[START Data for this exercise]

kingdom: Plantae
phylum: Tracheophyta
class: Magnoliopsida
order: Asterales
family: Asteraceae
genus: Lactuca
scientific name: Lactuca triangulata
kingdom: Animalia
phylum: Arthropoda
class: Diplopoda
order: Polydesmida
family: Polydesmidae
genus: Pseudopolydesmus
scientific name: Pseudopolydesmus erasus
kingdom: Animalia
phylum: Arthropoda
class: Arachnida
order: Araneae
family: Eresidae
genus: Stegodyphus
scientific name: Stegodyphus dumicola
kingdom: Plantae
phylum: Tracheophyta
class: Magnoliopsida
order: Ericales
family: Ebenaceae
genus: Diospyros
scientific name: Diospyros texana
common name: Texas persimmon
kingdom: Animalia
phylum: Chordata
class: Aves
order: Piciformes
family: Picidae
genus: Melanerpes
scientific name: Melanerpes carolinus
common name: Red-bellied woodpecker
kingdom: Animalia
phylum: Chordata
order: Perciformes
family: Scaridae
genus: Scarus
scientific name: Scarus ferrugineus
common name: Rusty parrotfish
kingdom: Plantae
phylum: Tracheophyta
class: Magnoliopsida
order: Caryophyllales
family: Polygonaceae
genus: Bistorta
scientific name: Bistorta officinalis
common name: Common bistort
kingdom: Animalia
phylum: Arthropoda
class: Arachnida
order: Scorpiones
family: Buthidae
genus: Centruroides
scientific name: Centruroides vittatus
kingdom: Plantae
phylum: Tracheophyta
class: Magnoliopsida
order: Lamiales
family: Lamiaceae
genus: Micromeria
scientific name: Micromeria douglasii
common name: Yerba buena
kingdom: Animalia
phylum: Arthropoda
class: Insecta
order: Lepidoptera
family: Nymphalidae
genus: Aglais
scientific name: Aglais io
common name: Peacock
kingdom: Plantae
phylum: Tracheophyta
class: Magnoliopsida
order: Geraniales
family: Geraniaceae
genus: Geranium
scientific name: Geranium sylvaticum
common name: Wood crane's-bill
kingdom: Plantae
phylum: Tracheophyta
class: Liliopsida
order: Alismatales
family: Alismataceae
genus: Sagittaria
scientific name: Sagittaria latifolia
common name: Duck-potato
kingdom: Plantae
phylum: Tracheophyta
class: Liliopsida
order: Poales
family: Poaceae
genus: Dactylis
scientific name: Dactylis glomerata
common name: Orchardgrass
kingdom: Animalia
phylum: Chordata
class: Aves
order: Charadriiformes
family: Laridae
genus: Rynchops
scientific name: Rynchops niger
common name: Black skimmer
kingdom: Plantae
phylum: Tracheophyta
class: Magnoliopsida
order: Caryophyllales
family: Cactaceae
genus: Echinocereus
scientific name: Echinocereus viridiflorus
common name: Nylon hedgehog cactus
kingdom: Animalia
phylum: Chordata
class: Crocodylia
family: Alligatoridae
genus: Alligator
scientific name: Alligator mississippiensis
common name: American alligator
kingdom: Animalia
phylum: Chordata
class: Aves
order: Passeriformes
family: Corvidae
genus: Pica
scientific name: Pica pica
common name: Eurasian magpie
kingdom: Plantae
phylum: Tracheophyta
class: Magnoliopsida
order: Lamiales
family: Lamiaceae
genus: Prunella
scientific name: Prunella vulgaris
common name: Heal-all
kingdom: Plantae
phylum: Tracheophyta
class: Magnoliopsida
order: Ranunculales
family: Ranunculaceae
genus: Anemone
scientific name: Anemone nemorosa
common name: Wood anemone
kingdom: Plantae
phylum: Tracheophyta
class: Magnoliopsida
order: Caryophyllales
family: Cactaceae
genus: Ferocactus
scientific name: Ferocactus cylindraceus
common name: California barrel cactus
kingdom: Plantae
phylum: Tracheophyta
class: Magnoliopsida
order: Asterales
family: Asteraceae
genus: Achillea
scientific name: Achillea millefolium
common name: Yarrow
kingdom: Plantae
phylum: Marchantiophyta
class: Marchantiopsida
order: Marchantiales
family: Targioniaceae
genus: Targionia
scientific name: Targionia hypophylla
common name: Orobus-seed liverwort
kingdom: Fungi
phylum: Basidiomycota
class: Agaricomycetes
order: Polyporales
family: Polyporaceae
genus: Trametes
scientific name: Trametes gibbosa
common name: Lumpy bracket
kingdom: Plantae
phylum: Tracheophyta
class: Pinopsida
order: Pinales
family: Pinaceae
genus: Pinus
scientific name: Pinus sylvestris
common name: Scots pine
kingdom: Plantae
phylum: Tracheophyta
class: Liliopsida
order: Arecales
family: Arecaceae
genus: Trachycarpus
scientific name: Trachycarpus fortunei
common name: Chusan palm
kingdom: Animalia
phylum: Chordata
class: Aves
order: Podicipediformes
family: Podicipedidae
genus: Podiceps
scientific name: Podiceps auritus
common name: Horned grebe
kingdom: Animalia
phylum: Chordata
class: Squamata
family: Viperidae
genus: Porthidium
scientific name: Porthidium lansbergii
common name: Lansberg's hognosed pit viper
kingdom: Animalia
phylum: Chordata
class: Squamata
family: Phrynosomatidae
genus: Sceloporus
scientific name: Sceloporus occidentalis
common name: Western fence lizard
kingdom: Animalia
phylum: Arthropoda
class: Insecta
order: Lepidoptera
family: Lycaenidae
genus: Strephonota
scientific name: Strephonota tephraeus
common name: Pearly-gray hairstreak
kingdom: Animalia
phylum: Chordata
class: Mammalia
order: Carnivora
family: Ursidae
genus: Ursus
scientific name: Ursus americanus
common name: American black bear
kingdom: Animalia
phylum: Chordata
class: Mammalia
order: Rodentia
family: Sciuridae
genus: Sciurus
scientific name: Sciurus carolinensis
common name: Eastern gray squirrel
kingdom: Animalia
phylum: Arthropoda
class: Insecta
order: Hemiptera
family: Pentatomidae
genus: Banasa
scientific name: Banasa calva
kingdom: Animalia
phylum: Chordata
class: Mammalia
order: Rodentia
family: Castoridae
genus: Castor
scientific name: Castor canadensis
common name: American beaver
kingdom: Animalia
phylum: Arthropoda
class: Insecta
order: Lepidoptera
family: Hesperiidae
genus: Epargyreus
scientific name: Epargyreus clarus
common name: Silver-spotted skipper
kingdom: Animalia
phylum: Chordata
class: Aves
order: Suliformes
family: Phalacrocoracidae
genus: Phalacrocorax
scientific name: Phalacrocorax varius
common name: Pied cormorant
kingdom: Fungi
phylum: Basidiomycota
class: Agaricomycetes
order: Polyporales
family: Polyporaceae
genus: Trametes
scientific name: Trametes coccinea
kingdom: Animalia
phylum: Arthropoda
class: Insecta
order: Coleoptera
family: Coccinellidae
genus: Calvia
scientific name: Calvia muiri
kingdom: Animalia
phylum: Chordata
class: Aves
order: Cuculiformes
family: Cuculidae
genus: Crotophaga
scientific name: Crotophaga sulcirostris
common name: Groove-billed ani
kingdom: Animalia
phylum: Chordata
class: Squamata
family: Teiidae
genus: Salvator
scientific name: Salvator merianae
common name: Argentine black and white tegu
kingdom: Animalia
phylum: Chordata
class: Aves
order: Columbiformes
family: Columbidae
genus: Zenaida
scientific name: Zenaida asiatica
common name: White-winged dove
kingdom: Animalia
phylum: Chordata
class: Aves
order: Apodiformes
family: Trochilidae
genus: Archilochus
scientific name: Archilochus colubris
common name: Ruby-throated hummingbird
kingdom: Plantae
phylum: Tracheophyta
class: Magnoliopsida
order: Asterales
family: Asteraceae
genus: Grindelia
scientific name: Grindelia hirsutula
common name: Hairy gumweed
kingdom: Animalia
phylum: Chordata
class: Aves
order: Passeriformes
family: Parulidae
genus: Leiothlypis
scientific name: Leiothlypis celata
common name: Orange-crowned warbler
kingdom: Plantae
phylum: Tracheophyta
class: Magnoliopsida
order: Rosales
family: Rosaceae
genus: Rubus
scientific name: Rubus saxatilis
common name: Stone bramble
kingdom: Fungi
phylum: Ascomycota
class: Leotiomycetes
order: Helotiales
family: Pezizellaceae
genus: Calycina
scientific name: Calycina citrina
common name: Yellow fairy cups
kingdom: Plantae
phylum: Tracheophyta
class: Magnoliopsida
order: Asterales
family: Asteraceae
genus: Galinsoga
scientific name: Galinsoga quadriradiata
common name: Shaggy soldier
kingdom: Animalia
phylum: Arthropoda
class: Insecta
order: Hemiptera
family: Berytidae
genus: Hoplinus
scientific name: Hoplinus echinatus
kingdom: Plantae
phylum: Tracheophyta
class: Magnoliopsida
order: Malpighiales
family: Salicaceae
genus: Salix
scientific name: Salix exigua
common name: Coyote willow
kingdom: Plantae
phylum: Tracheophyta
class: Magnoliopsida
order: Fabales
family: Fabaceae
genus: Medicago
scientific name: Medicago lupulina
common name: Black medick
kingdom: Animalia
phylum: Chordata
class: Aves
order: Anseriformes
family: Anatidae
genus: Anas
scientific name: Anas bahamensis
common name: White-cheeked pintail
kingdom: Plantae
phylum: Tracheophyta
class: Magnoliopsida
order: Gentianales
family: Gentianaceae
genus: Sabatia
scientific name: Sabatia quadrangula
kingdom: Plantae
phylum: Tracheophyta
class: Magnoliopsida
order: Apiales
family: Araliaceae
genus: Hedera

[END Data for this exercise]

**Written problem:** Output the lines of the entries above, unchanged, starting at the line containing "scientific name: Pseudopolydesmus erasus" and continuing down through the line containing "scientific name: Bistorta officinalis", with both of those lines included.

**Result of this exercise:**
scientific name: Pseudopolydesmus erasus
kingdom: Animalia
phylum: Arthropoda
class: Arachnida
order: Araneae
family: Eresidae
genus: Stegodyphus
scientific name: Stegodyphus dumicola
kingdom: Plantae
phylum: Tracheophyta
class: Magnoliopsida
order: Ericales
family: Ebenaceae
genus: Diospyros
scientific name: Diospyros texana
common name: Texas persimmon
kingdom: Animalia
phylum: Chordata
class: Aves
order: Piciformes
family: Picidae
genus: Melanerpes
scientific name: Melanerpes carolinus
common name: Red-bellied woodpecker
kingdom: Animalia
phylum: Chordata
order: Perciformes
family: Scaridae
genus: Scarus
scientific name: Scarus ferrugineus
common name: Rusty parrotfish
kingdom: Plantae
phylum: Tracheophyta
class: Magnoliopsida
order: Caryophyllales
family: Polygonaceae
genus: Bistorta
scientific name: Bistorta officinalis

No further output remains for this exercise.